* _Action item_
Once the pictures are set aside, copy everything else in the records exactly.

───── Study material

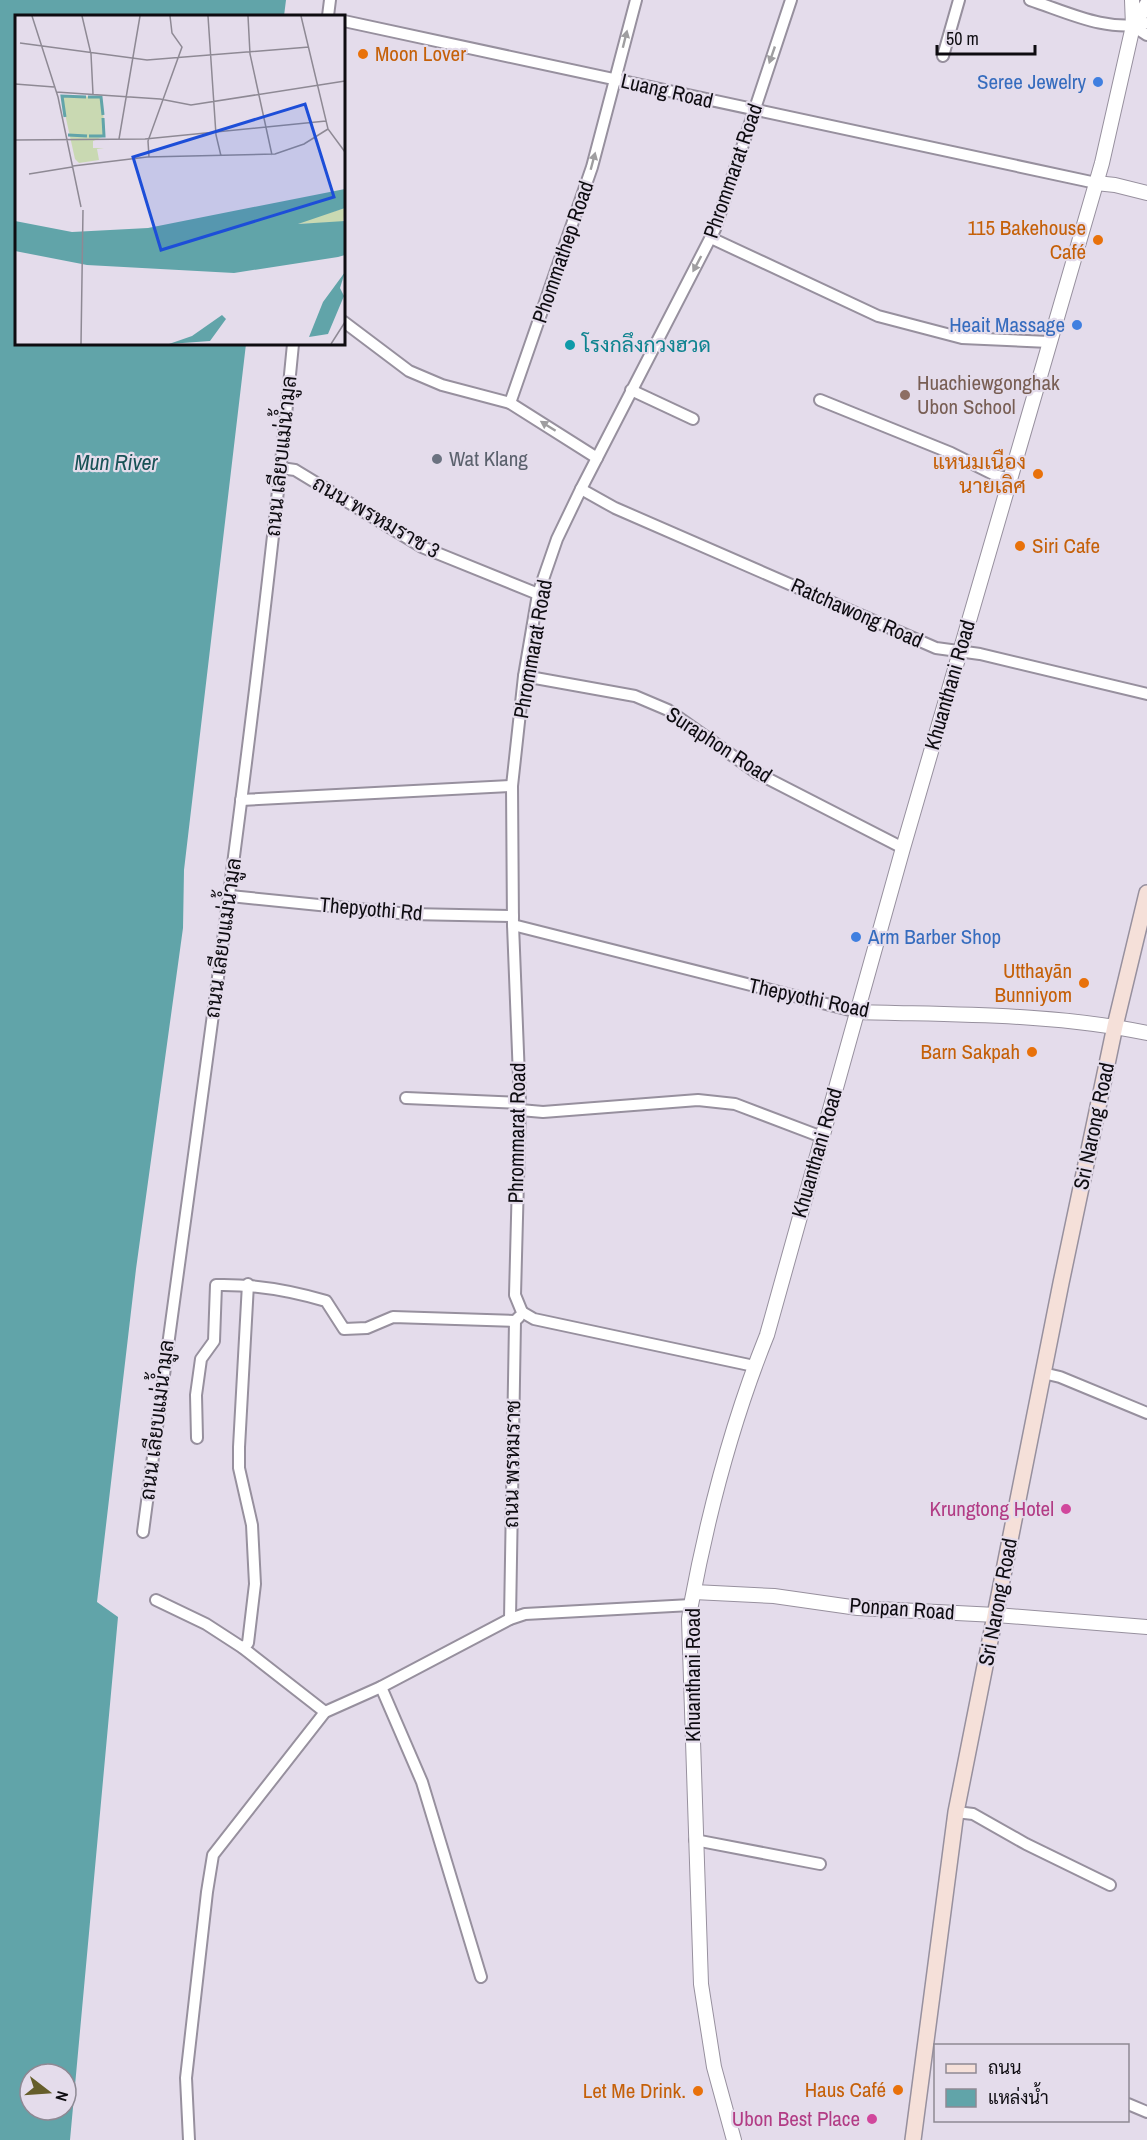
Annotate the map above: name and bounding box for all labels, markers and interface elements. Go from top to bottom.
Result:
inset map [15,15,345,345]
scale bar [937,18,1034,56]
text: 50 m [946,26,979,51]
one-way arrow [621,30,631,48]
place label: Moon Lover [375,39,466,68]
one-way arrow [767,46,777,64]
marker: Moon Lover [356,47,370,61]
street label: Luang Road [618,66,716,115]
place label: Seree Jewelry [977,67,1086,96]
marker: Seree Jewelry [1091,75,1105,89]
street label: Phrommarat Road [696,100,769,242]
one-way arrow [589,152,598,170]
street label: Phommathep Road [525,177,600,327]
place label: 115 Bakehouse Café [968,213,1086,266]
marker: 115 Bakehouse Café [1091,233,1105,247]
one-way arrow [692,256,702,273]
place label: Heait Massage [949,310,1065,339]
marker: Heait Massage [1070,318,1084,332]
place label: โรงกลึงกวงฮวด [581,330,711,359]
marker: โรงกลึงกวงฮวด [563,338,577,352]
place label: Huachiewgonghak Ubon School [917,368,1060,421]
street label: ถนน เลียบแม่น้ำมูล [255,374,304,538]
marker: Huachiewgonghak Ubon School [898,388,912,402]
one-way arrow [540,421,556,432]
place label: Wat Klang [449,444,528,473]
water label: Mun River [74,447,159,477]
place label: แหนมเนือง นายเลิศ [932,447,1026,500]
marker: Wat Klang [430,452,444,466]
marker: แหนมเนือง นายเลิศ [1031,467,1045,481]
street label: ถนน พรหมราช 3 [307,468,445,565]
place label: Siri Cafe [1032,531,1100,560]
marker: Siri Cafe [1013,539,1027,553]
street label: Ratchawong Road [787,570,928,655]
street label: Phrommarat Road [506,577,559,721]
street label: Khuanthani Road [917,616,982,753]
street label: Suraphon Road [661,700,778,790]
street label: ถนน เลียบแม่น้ำมูล [194,855,249,1020]
street label: Thepyothi Rd [318,890,424,927]
place label: Arm Barber Shop [867,922,1001,951]
marker: Arm Barber Shop [849,930,863,944]
place label: Utthayān Bunniyom [994,956,1072,1009]
street label: Thepyothi Road [746,971,872,1024]
marker: Utthayān Bunniyom [1077,976,1091,990]
place label: Barn Sakpah [920,1037,1020,1066]
marker: Barn Sakpah [1025,1045,1039,1059]
street label: Sri Narong Road [1066,1060,1121,1192]
street label: Phrommarat Road [501,1062,532,1204]
street label: Khuanthani Road [784,1084,849,1221]
street label: ถนน เลียบแม่น้ำมูล [129,1338,182,1502]
street label: ถนน พรหมราช [496,1400,527,1528]
place label: Krungtong Hotel [930,1494,1054,1523]
marker: Krungtong Hotel [1059,1502,1073,1516]
street label: Sri Narong Road [971,1536,1024,1668]
street label: Ponpan Road [848,1590,956,1627]
street label: Khuanthani Road [678,1608,707,1742]
legend [934,2044,1129,2122]
text: ถนน [988,2055,1021,2080]
north arrow [18,2062,78,2122]
place label: Haus Café [805,2075,886,2104]
place label: Let Me Drink. [583,2076,686,2105]
text: แหล่งน้ำ [988,2082,1049,2110]
marker: Haus Café [891,2083,905,2097]
marker: Let Me Drink. [691,2084,705,2098]
text: N [50,2089,74,2104]
place label: Ubon Best Place [732,2104,860,2133]
marker: Ubon Best Place [865,2112,879,2126]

──────────

* _Result for this task_
Annotate the map above: name and bounding box for all labels, markers and interface elements. Go from top to bottom.
Result:
inset map [15,15,345,345]
scale bar [937,18,1034,56]
text: 50 m [946,26,979,51]
one-way arrow [621,30,631,48]
place label: Moon Lover [375,39,466,68]
one-way arrow [767,46,777,64]
marker: Moon Lover [356,47,370,61]
street label: Luang Road [618,66,716,115]
place label: Seree Jewelry [977,67,1086,96]
marker: Seree Jewelry [1091,75,1105,89]
street label: Phrommarat Road [696,100,769,242]
one-way arrow [589,152,598,170]
street label: Phommathep Road [525,177,600,327]
place label: 115 Bakehouse Café [968,213,1086,266]
marker: 115 Bakehouse Café [1091,233,1105,247]
one-way arrow [692,256,702,273]
place label: Heait Massage [949,310,1065,339]
marker: Heait Massage [1070,318,1084,332]
place label: โรงกลึงกวงฮวด [581,330,711,359]
marker: โรงกลึงกวงฮวด [563,338,577,352]
place label: Huachiewgonghak Ubon School [917,368,1060,421]
street label: ถนน เลียบแม่น้ำมูล [255,374,304,538]
marker: Huachiewgonghak Ubon School [898,388,912,402]
one-way arrow [540,421,556,432]
place label: Wat Klang [449,444,528,473]
water label: Mun River [74,447,159,477]
place label: แหนมเนือง นายเลิศ [932,447,1026,500]
marker: Wat Klang [430,452,444,466]
marker: แหนมเนือง นายเลิศ [1031,467,1045,481]
street label: ถนน พรหมราช 3 [307,468,445,565]
place label: Siri Cafe [1032,531,1100,560]
marker: Siri Cafe [1013,539,1027,553]
street label: Ratchawong Road [787,570,928,655]
street label: Phrommarat Road [506,577,559,721]
street label: Khuanthani Road [917,616,982,753]
street label: Suraphon Road [661,700,778,790]
street label: ถนน เลียบแม่น้ำมูล [194,855,249,1020]
street label: Thepyothi Rd [318,890,424,927]
place label: Arm Barber Shop [867,922,1001,951]
marker: Arm Barber Shop [849,930,863,944]
place label: Utthayān Bunniyom [994,956,1072,1009]
street label: Thepyothi Road [746,971,872,1024]
marker: Utthayān Bunniyom [1077,976,1091,990]
place label: Barn Sakpah [920,1037,1020,1066]
marker: Barn Sakpah [1025,1045,1039,1059]
street label: Sri Narong Road [1066,1060,1121,1192]
street label: Phrommarat Road [501,1062,532,1204]
street label: Khuanthani Road [784,1084,849,1221]
street label: ถนน เลียบแม่น้ำมูล [129,1338,182,1502]
street label: ถนน พรหมราช [496,1400,527,1528]
place label: Krungtong Hotel [930,1494,1054,1523]
marker: Krungtong Hotel [1059,1502,1073,1516]
street label: Sri Narong Road [971,1536,1024,1668]
street label: Ponpan Road [848,1590,956,1627]
street label: Khuanthani Road [678,1608,707,1742]
legend [934,2044,1129,2122]
text: ถนน [988,2055,1021,2080]
north arrow [18,2062,78,2122]
place label: Haus Café [805,2075,886,2104]
place label: Let Me Drink. [583,2076,686,2105]
text: แหล่งน้ำ [988,2082,1049,2110]
marker: Haus Café [891,2083,905,2097]
marker: Let Me Drink. [691,2084,705,2098]
text: N [50,2089,74,2104]
place label: Ubon Best Place [732,2104,860,2133]
marker: Ubon Best Place [865,2112,879,2126]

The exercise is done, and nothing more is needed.